▶
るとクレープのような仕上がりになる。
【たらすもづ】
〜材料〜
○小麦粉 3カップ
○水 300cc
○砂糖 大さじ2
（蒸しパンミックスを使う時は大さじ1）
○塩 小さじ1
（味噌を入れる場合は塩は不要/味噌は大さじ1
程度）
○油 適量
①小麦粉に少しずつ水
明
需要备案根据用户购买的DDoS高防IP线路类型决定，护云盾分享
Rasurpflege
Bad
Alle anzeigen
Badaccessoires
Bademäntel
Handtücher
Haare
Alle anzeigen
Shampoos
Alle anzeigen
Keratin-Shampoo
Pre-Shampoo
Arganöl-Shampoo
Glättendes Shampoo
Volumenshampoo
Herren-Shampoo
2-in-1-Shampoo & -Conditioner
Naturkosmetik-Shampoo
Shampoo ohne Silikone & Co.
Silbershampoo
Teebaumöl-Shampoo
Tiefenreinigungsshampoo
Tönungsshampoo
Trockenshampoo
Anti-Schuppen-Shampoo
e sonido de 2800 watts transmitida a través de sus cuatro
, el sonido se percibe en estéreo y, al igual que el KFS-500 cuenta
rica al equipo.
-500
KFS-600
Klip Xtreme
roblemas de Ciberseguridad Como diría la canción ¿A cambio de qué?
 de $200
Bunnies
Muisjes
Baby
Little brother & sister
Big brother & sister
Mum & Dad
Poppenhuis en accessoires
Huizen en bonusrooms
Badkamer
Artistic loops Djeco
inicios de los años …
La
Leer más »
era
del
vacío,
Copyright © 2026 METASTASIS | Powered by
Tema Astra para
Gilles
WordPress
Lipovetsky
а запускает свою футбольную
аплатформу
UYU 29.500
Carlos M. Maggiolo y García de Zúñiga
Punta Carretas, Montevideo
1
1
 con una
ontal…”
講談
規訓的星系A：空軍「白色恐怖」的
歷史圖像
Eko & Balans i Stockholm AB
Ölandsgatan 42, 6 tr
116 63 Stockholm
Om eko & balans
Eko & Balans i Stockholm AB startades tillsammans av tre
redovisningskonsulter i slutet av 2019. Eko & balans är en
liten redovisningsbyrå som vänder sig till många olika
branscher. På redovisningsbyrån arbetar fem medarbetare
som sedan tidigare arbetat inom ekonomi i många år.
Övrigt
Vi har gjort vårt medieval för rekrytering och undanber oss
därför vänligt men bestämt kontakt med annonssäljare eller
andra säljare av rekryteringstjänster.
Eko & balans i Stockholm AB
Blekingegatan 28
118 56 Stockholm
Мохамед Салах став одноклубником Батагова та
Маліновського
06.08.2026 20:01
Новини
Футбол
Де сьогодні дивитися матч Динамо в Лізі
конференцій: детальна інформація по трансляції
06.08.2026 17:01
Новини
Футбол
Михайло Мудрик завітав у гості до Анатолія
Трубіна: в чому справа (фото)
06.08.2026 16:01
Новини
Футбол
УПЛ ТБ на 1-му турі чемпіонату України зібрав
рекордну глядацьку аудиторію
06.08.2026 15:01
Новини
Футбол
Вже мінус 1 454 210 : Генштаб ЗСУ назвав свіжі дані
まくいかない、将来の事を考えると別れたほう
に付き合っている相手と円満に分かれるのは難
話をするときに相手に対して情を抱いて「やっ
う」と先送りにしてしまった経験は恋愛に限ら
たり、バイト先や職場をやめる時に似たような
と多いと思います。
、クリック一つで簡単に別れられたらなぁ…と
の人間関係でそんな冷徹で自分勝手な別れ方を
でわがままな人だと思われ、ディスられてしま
◀
◆ Work to be completed
Please retype the data exactly as it stands, from its first line down to the line that contains "e sonido de", then stop.

◆ Task solution
るとクレープのような仕上がりになる。
【たらすもづ】
〜材料〜
○小麦粉 3カップ
○水 300cc
○砂糖 大さじ2
（蒸しパンミックスを使う時は大さじ1）
○塩 小さじ1
（味噌を入れる場合は塩は不要/味噌は大さじ1
程度）
○油 適量
①小麦粉に少しずつ水
明
需要备案根据用户购买的DDoS高防IP线路类型决定，护云盾分享
Rasurpflege
Bad
Alle anzeigen
Badaccessoires
Bademäntel
Handtücher
Haare
Alle anzeigen
Shampoos
Alle anzeigen
Keratin-Shampoo
Pre-Shampoo
Arganöl-Shampoo
Glättendes Shampoo
Volumenshampoo
Herren-Shampoo
2-in-1-Shampoo & -Conditioner
Naturkosmetik-Shampoo
Shampoo ohne Silikone & Co.
Silbershampoo
Teebaumöl-Shampoo
Tiefenreinigungsshampoo
Tönungsshampoo
Trockenshampoo
Anti-Schuppen-Shampoo
e sonido de 2800 watts transmitida a través de sus cuatro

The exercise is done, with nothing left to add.